An important contributor to the decreased life expectancy of individuals with schizophrenia is sudden cardiac death. Arrhythmic disorders may play an important role herein, but the nature of the relationship between schizophrenia and arrhythmia is unclear.

To assess shared genetic liability and potential causal effects between schizophrenia and arrhythmic disorders and electrocardiogram (ECG) traits.

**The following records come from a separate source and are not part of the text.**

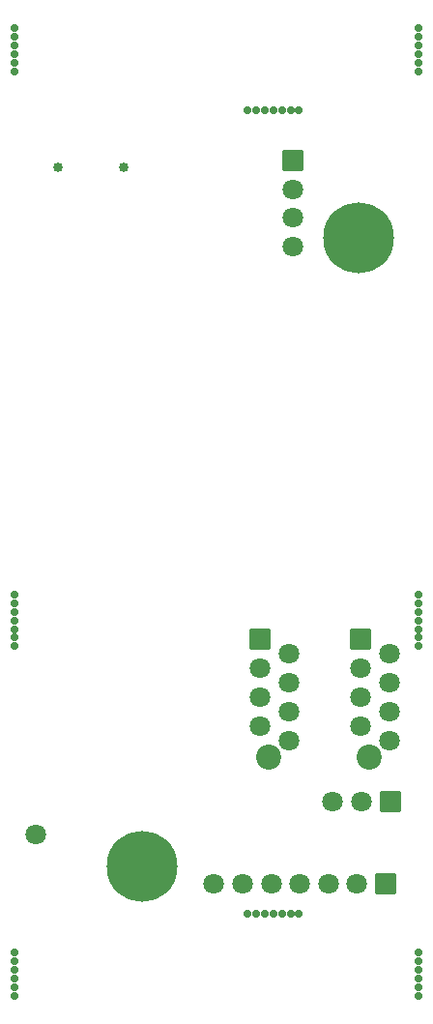
<source format=gbr>
G04 #@! TF.GenerationSoftware,KiCad,Pcbnew,(5.99.0-10229-ge8e7d13299)*
G04 #@! TF.CreationDate,2021-06-16T15:48:42+02:00*
G04 #@! TF.ProjectId,openair2-panelized,6f70656e-6169-4723-922d-70616e656c69,rev?*
G04 #@! TF.SameCoordinates,PX3473bc0PY1312d00*
G04 #@! TF.FileFunction,Soldermask,Bot*
G04 #@! TF.FilePolarity,Negative*
%FSLAX46Y46*%
G04 Gerber Fmt 4.6, Leading zero omitted, Abs format (unit mm)*
G04 Created by KiCad (PCBNEW (5.99.0-10229-ge8e7d13299)) date 2021-06-16 15:48:42*
%MOMM*%
%LPD*%
G01*
G04 APERTURE LIST*
G04 Aperture macros list*
%AMRoundRect*
0 Rectangle with rounded corners*
0 $1 Rounding radius*
0 $2 $3 $4 $5 $6 $7 $8 $9 X,Y pos of 4 corners*
0 Add a 4 corners polygon primitive as box body*
4,1,4,$2,$3,$4,$5,$6,$7,$8,$9,$2,$3,0*
0 Add four circle primitives for the rounded corners*
1,1,$1+$1,$2,$3*
1,1,$1+$1,$4,$5*
1,1,$1+$1,$6,$7*
1,1,$1+$1,$8,$9*
0 Add four rect primitives between the rounded corners*
20,1,$1+$1,$2,$3,$4,$5,0*
20,1,$1+$1,$4,$5,$6,$7,0*
20,1,$1+$1,$6,$7,$8,$9,0*
20,1,$1+$1,$8,$9,$2,$3,0*%
G04 Aperture macros list end*
%ADD10C,0.700000*%
%ADD11RoundRect,0.100000X0.800000X0.800000X-0.800000X0.800000X-0.800000X-0.800000X0.800000X-0.800000X0*%
%ADD12C,1.800000*%
%ADD13C,6.200000*%
%ADD14C,0.850000*%
%ADD15C,2.200000*%
%ADD16RoundRect,0.100000X-0.800000X0.800000X-0.800000X-0.800000X0.800000X-0.800000X0.800000X0.800000X0*%
G04 APERTURE END LIST*
D10*
X38200000Y-84750000D03*
X38200000Y-84000000D03*
X38200000Y-83250000D03*
X38200000Y-82500000D03*
X38200000Y-81750000D03*
X38200000Y-81000000D03*
X38200000Y-80250000D03*
X27750000Y-108200000D03*
X27000000Y-108200000D03*
X26250000Y-108200000D03*
X25500000Y-108200000D03*
X24750000Y-108200000D03*
X24000000Y-108200000D03*
X23250000Y-108200000D03*
X38200000Y-115350000D03*
X38200000Y-114600000D03*
X38200000Y-113850000D03*
X38200000Y-113100000D03*
X38200000Y-111600000D03*
X38200000Y-112350000D03*
X2800000Y-115350000D03*
X2800000Y-114600000D03*
X2800000Y-113850000D03*
X2800000Y-113100000D03*
X2800000Y-112350000D03*
X2800000Y-111600000D03*
X2800000Y-84750000D03*
X2800000Y-84000000D03*
X2800000Y-83250000D03*
X2800000Y-82500000D03*
X2800000Y-81750000D03*
X2800000Y-81000000D03*
X2800000Y-80250000D03*
X27750000Y-37800000D03*
X27000000Y-37800000D03*
X26250000Y-37800000D03*
X25500000Y-37800000D03*
X24750000Y-37800000D03*
X24000000Y-37800000D03*
X23250000Y-37800000D03*
X38200000Y-30650000D03*
X38200000Y-31400000D03*
X38200000Y-32150000D03*
X38200000Y-32900000D03*
X38200000Y-33650000D03*
X38200000Y-34400000D03*
X2800000Y-34400000D03*
X2800000Y-33650000D03*
X2800000Y-32900000D03*
X2800000Y-32150000D03*
X2800000Y-30650000D03*
X2800000Y-31400000D03*
D11*
X35740000Y-98400000D03*
D12*
X33200000Y-98400000D03*
X30660000Y-98400000D03*
X4700000Y-101200000D03*
D13*
X14000000Y-104000000D03*
D11*
X35300000Y-105600000D03*
D12*
X32800000Y-105600000D03*
X30300000Y-105600000D03*
X27800000Y-105600000D03*
X25300000Y-105600000D03*
X22800000Y-105600000D03*
X20300000Y-105600000D03*
D14*
X12390000Y-42800000D03*
X6610000Y-42800000D03*
D15*
X25070000Y-94445000D03*
D16*
X24330000Y-84155000D03*
D12*
X26870000Y-85425000D03*
X24330000Y-86695000D03*
X26870000Y-87965000D03*
X24330000Y-89235000D03*
X26870000Y-90505000D03*
X24330000Y-91775000D03*
X26870000Y-93045000D03*
D16*
X27200000Y-42250000D03*
D12*
X27200000Y-44750000D03*
X27200000Y-47250000D03*
X27200000Y-49750000D03*
D15*
X33870000Y-94445000D03*
D16*
X33130000Y-84155000D03*
D12*
X35670000Y-85425000D03*
X33130000Y-86695000D03*
X35670000Y-87965000D03*
X33130000Y-89235000D03*
X35670000Y-90505000D03*
X33130000Y-91775000D03*
X35670000Y-93045000D03*
D13*
X33000000Y-49000000D03*
M02*

</source>
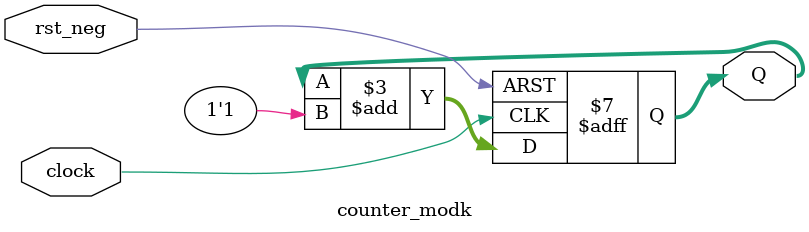
<source format=v>
module counter_modk(clock, rst_neg, Q);
  parameter n = 4;
  parameter k = 16;

  input clock, rst_neg;
  output [n-1:0] Q;
  reg [n-1:0] Q;

  always @(posedge clock or negedge rst_neg)
  begin
    if (~rst_neg)
      Q <= 'd0;
    else begin
      Q <= Q + 1'b1;
      if (Q == k) begin
        Q <= 'd0;
      end
    end
  end
endmodule


</source>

We leveraged summary-level data of large-scale genome-wide association studies of schizophrenia (53 386 cases, 77 258 controls), arrhythmic disorders (atrial fibrillation, 55 114 cases, 482 295 controls; Brugada syndrome, 2820 cases, 10 001 controls) and ECG traits (heart rate (variability), PR interval, QT interval, JT interval and QRS duration, n = 46 952–293 051). We examined shared genetic liability by assessing global and local genetic correlations and conducting functional annotation. Bidirectional causal relations between schizophrenia and arrhythmic disorders and ECG traits were explored using Mendelian randomisation.

There was no evidence for global genetic correlation, except between schizophrenia and Brugada syndrome (rg = 0.14, 95% CIs = 0.06–0.22, P = 4.0E−04). In contrast, strong positive and negative local correlations between schizophrenia and all cardiac traits were found across the genome. In the most strongly associated regions, genes related to immune and viral response mechanisms were overrepresented. Mendelian randomisation indicated that liability to schizophrenia causally increases Brugada syndrome risk (beta = 0.14, CIs = 0.03–0.25, P = 0.009) and heart rate during activity (beta = 0.25, CIs = 0.05–0.45, P = 0.015).

Despite little evidence for global genetic correlation, specific genomic regions and biological pathways emerged that are important for both schizophrenia and arrhythmia. The putative causal effect of liability to schizophrenia on Brugada syndrome warrants increased cardiac monitoring and early medical intervention in people with schizophrenia.

精神分裂症患者预期寿命缩短的一个重要原因是心源性猝死。心律失常障碍可能在此处起重要作用，但精神分裂症和心律失常之间关系的性质尚不清楚。

评估精神分裂症与心律失常障碍和心电图 （ECG） 特征之间的共同遗传倾向和潜在因果关系。

我们利用了精神分裂症（53 386 例，77 258 例对照）、心律失常疾病（心房颤动，55 114 例，482 295 例对照;Brugada 综合征，2820 例，10 001 例对照）和 ECG 特征（心率（变异性）、PR 间期、QT 间期、JT 间期和 QRS 时限，n = 46 952–293 051）。我们通过评估全球和局部遗传相关性并进行功能注释来检查共同的遗传责任。使用孟德尔随机化探讨了精神分裂症和心律失常障碍与 ECG 特征之间的双向因果关系。

除了精神分裂症和 Brugada 综合征之间 （rg = 0.14,95% CI = 0.06–0.22，P = 4.0E-04） 外，没有证据表明 全球遗传相关性。相比之下，在整个基因组中发现精神分裂症与所有心脏特征之间存在很强的正负局部相关性。在相关性最强的区域，与免疫和病毒反应机制相关的基因被过度代表。孟德尔随机化表明，精神分裂症易感性因果关系增加 Brugada 综合征风险 （beta = 0.14，CI = 0.03-0.25，P = 0.009） 和活动期间的心率 （beta = 0.25，CI = 0.05-0.45，P = 0.015）。

尽管几乎没有证据表明全球遗传相关性，但出现了对精神分裂症和心律失常都很重要的特定基因组区域和生物途径。精神分裂症易感性对 Brugada 综合征的推定因果效应需要加强对精神分裂症患者的心脏监测和早期医疗干预。